* Description of the task *
Rewrite everything from the start of the entries down to and including the line that contains "Island of Newfoundland", replacing "adventures" with "ventures" and leaving all other text unchanged.

* Available data *
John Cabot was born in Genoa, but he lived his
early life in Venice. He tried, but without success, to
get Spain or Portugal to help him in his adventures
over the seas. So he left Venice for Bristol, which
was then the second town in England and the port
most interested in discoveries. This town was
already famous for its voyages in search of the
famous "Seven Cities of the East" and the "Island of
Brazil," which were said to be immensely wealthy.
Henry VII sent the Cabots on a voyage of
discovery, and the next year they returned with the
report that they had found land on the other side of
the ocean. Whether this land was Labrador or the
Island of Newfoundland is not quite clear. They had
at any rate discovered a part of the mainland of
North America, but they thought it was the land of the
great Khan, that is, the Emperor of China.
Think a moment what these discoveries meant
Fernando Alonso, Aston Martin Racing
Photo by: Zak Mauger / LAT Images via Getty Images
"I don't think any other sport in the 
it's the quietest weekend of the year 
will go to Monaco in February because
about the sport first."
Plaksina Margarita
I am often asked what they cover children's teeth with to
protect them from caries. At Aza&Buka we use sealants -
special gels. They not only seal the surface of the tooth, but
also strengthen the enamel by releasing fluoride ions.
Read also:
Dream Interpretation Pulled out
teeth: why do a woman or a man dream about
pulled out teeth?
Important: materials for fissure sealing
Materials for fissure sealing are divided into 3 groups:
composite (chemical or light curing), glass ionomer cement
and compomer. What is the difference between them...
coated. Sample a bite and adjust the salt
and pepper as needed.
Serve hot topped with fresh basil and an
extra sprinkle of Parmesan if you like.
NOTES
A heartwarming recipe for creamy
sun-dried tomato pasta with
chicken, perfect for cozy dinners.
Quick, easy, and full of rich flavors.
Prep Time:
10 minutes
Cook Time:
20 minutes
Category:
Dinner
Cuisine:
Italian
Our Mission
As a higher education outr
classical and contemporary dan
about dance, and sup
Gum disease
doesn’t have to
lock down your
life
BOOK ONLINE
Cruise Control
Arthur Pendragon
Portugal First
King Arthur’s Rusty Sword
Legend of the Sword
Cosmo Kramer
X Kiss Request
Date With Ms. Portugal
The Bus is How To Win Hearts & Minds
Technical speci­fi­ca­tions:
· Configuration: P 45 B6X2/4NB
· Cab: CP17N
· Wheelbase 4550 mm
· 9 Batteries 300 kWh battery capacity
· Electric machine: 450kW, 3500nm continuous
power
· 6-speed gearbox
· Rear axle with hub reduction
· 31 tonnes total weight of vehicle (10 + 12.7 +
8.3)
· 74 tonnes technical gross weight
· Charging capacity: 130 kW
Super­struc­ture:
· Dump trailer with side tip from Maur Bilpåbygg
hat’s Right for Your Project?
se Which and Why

* Your solution *
John Cabot was born in Genoa, but he lived his
early life in Venice. He tried, but without success, to
get Spain or Portugal to help him in his ventures
over the seas. So he left Venice for Bristol, which
was then the second town in England and the port
most interested in discoveries. This town was
already famous for its voyages in search of the
famous "Seven Cities of the East" and the "Island of
Brazil," which were said to be immensely wealthy.
Henry VII sent the Cabots on a voyage of
discovery, and the next year they returned with the
report that they had found land on the other side of
the ocean. Whether this land was Labrador or the
Island of Newfoundland is not quite clear. They had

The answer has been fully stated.